A dawn ceremony to welcome in Matariki - the Māori new year - is returning to Maungakiekie - Auckland's One Tree Hill tomorrow under the auspices of the Maunga Tupuna o Tāmaki Makaurau Authority.
Traditional karakia or prayers will be held at the summit of the maunga which will be led by mana whenua, the first time that's happened since 2013.
The organiser of the festival Anahera Higgins from the Auckland Council, said it will start just after 5am.
"We have transport available to take our whānau to the top of Maungakiekie where the mana whenua led karakia will take place," she said.
"The pukaea (traditional trumpet) will be played, the women will perform the karanga, or call to welcome the manuhiri (visitors) to the maunga.
Anahera Higgins said the profile of Matariki was getting bigger every year and people had started to realise how significant the event was.
"It's important for Aucklanders, or for all New Zealanders, but particularly for people in Tāmaki Makaurau to help them understand our teachings of Te Ao Māori," Ms Higgins said.
"If we look at the kaupapa surrounding Matariki itself, it is about giving thanks, it's also about bidding farewell to those who have past [died] in the last 12 months, and it's also about holding on to those traditional teachings for future generations."
Anahera Higgins said a group of Hawaiians will be there and Ngāti Whatua kaumatua, who will lead the event.

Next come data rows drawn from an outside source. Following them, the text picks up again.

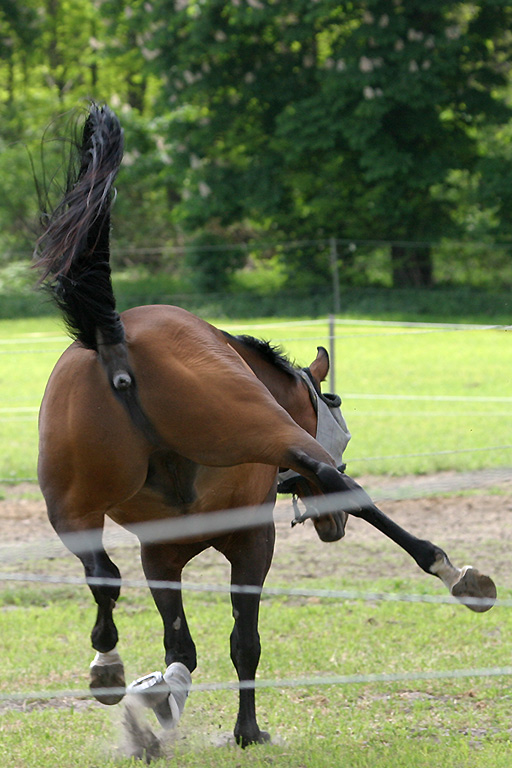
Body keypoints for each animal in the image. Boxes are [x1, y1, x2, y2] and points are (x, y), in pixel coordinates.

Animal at [33, 106, 496, 752]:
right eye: (338, 416)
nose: (327, 528)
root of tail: (114, 337)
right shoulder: (254, 539)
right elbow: (241, 643)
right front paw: (244, 729)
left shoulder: (161, 557)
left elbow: (183, 646)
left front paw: (159, 702)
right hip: (259, 434)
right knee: (334, 479)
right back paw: (456, 574)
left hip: (70, 504)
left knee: (102, 575)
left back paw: (107, 666)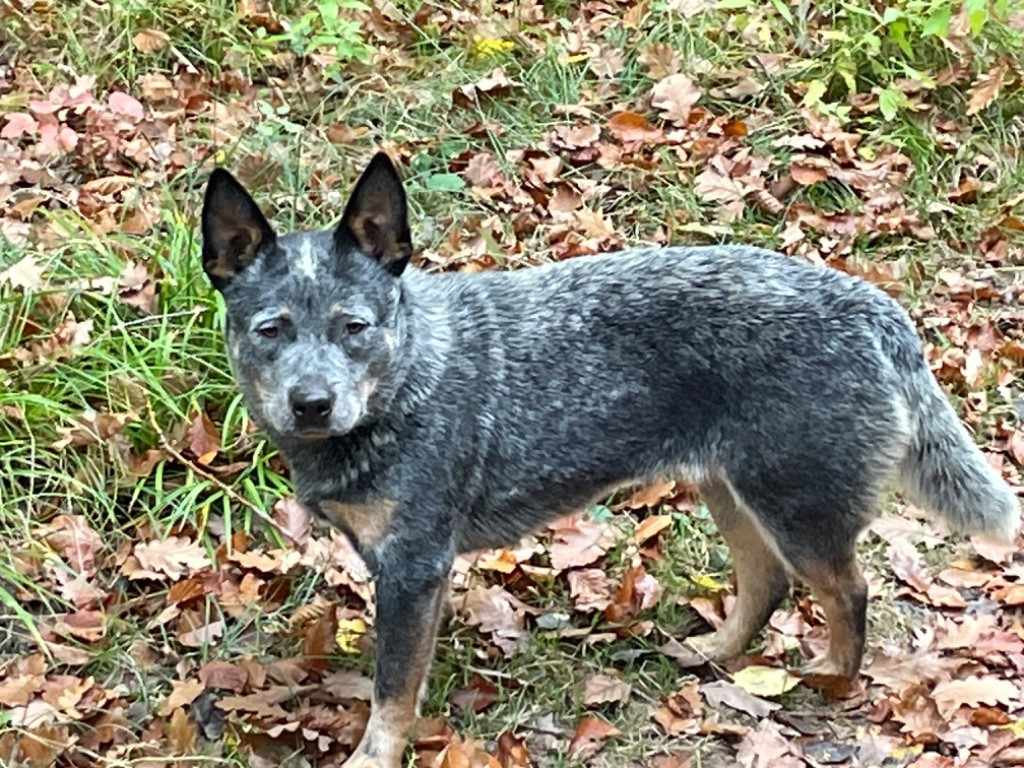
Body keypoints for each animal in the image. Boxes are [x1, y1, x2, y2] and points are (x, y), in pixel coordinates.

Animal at [199, 151, 1015, 768]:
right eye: (271, 329)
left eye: (354, 327)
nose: (311, 402)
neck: (406, 382)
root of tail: (874, 307)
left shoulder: (414, 566)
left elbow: (391, 693)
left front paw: (374, 755)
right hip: (731, 489)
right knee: (766, 583)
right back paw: (715, 654)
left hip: (796, 504)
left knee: (848, 591)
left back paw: (831, 683)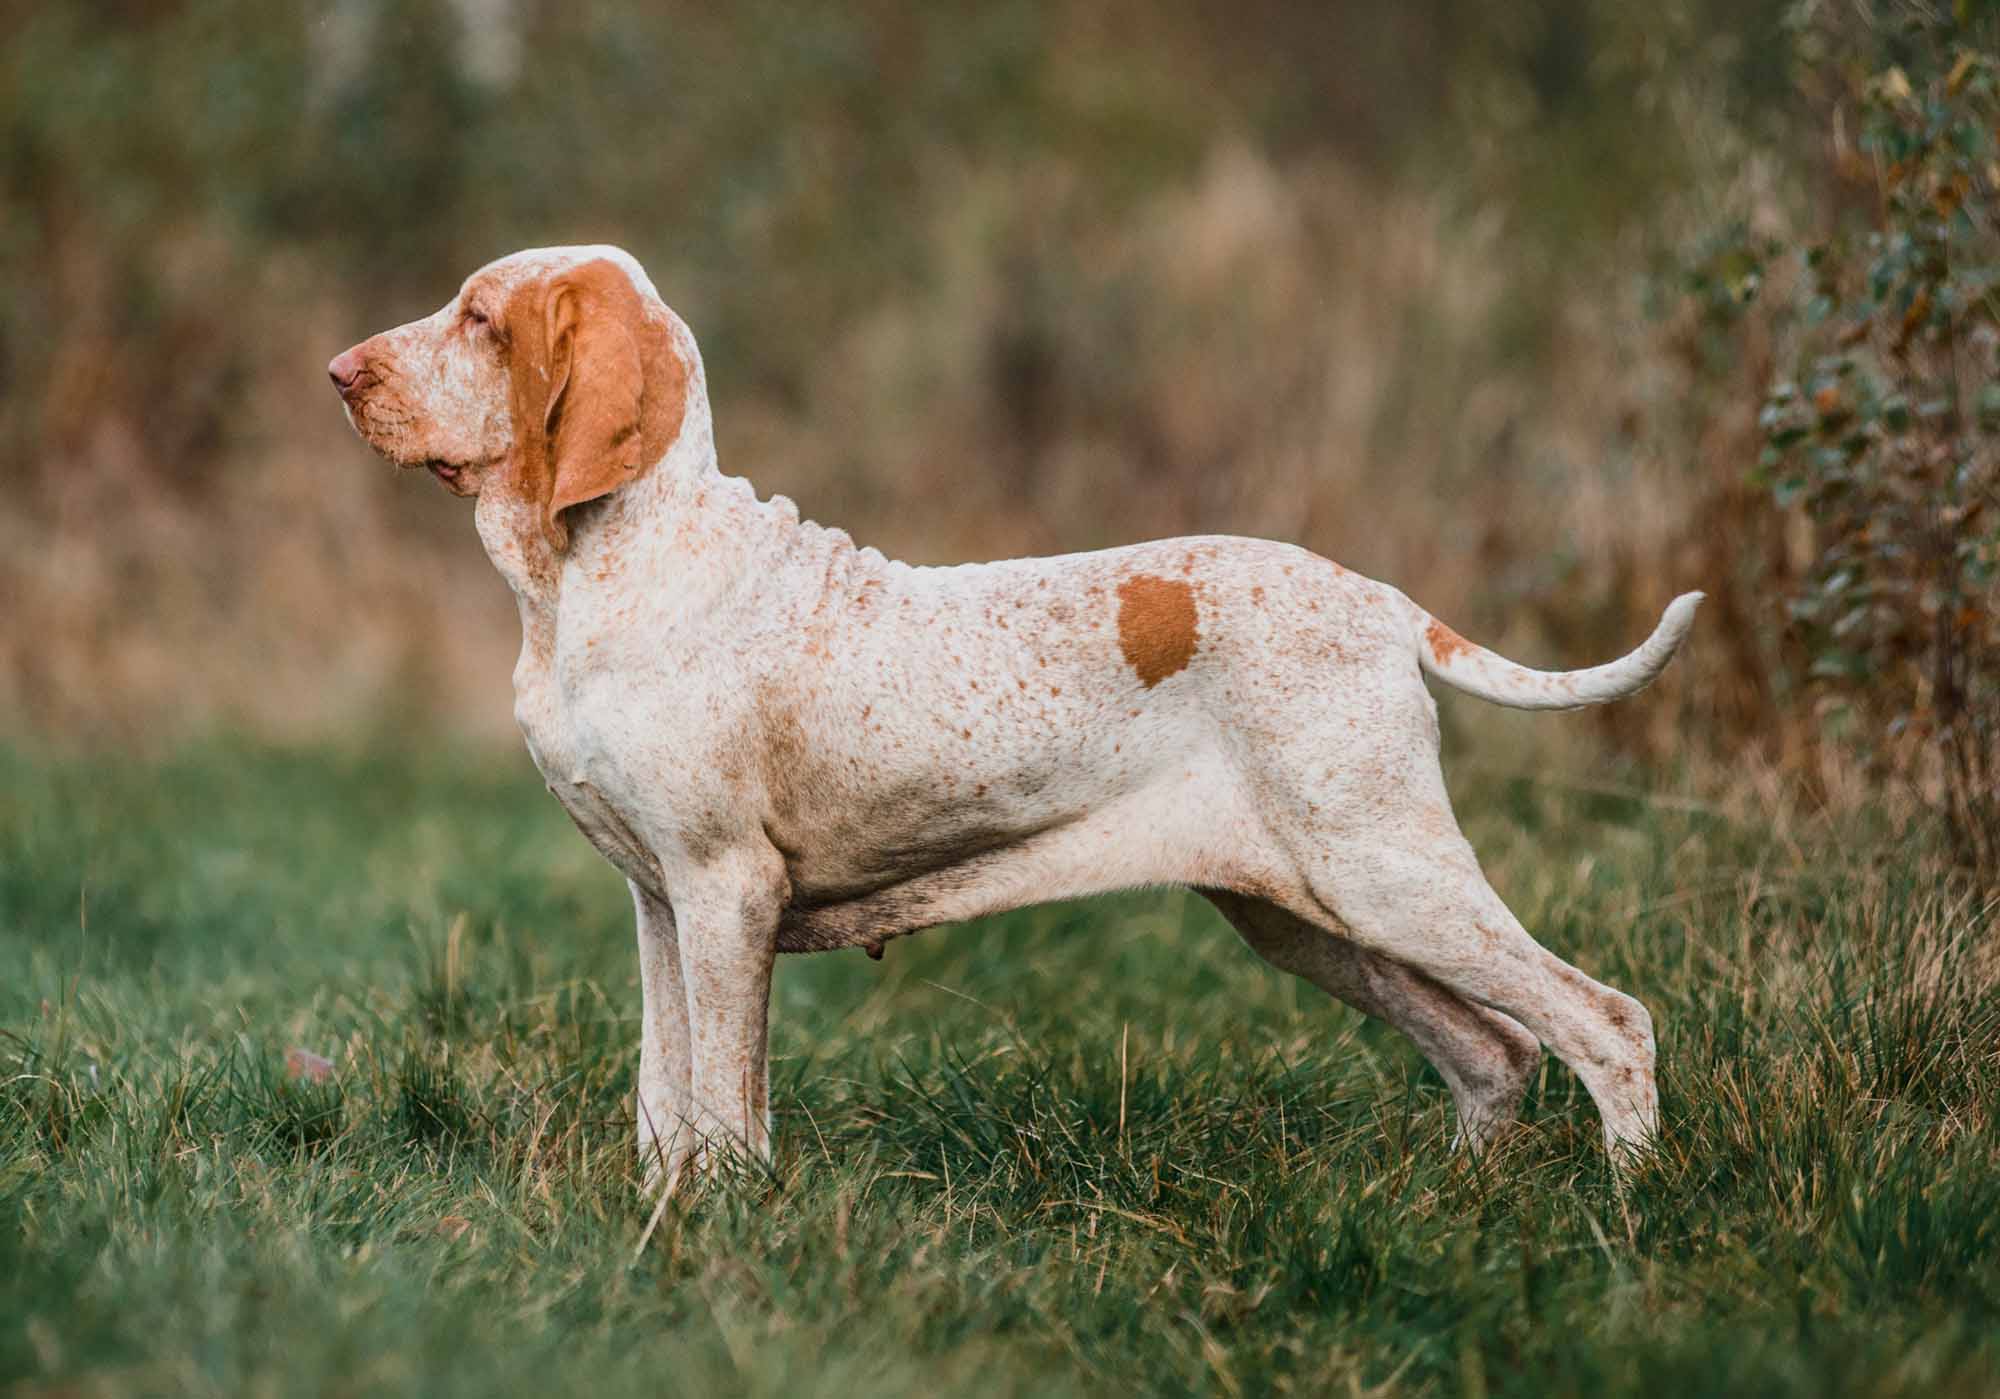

The blessing on 20 June officially signal the start of Auckland Council's month-long family focussed festival, celebrating the rise of the Matariki constellation and the start of the Maori New Year.
Tūpuna Maunga o Tāmaki Makaurau Authority chairperson, Paul Majurey, said it was a historic occasion because it was the first Matariki event on the Tūpuna Maunga since their return to the 13 Mana Whenua tribes under the Tāmaki Collective Treaty settlement legislation in 2014.
"Matariki at Maungakiekie signals the future partnerships between Mana Whenua and Auckland Council which will achieve significant positive outcomes for Tāmaki Makaurau."
For Arts and Culture Committee Chair, Alf Filipaina, it was a poignant reminder of the importance of maunga to Maori. "It's exciting and fitting to be able to gather with local iwi on Maungakiekie to herald in Matariki and acknowledge the special connection between mana whenua and the city."
Festival Director Anahera Higgins is thrilled the event is at Maungakiekie given the significance of the Tūpuna Maunga to the 13 iwi/hapū of Ngā Mana Whenua o Tāmaki Makaurau and all Aucklanders.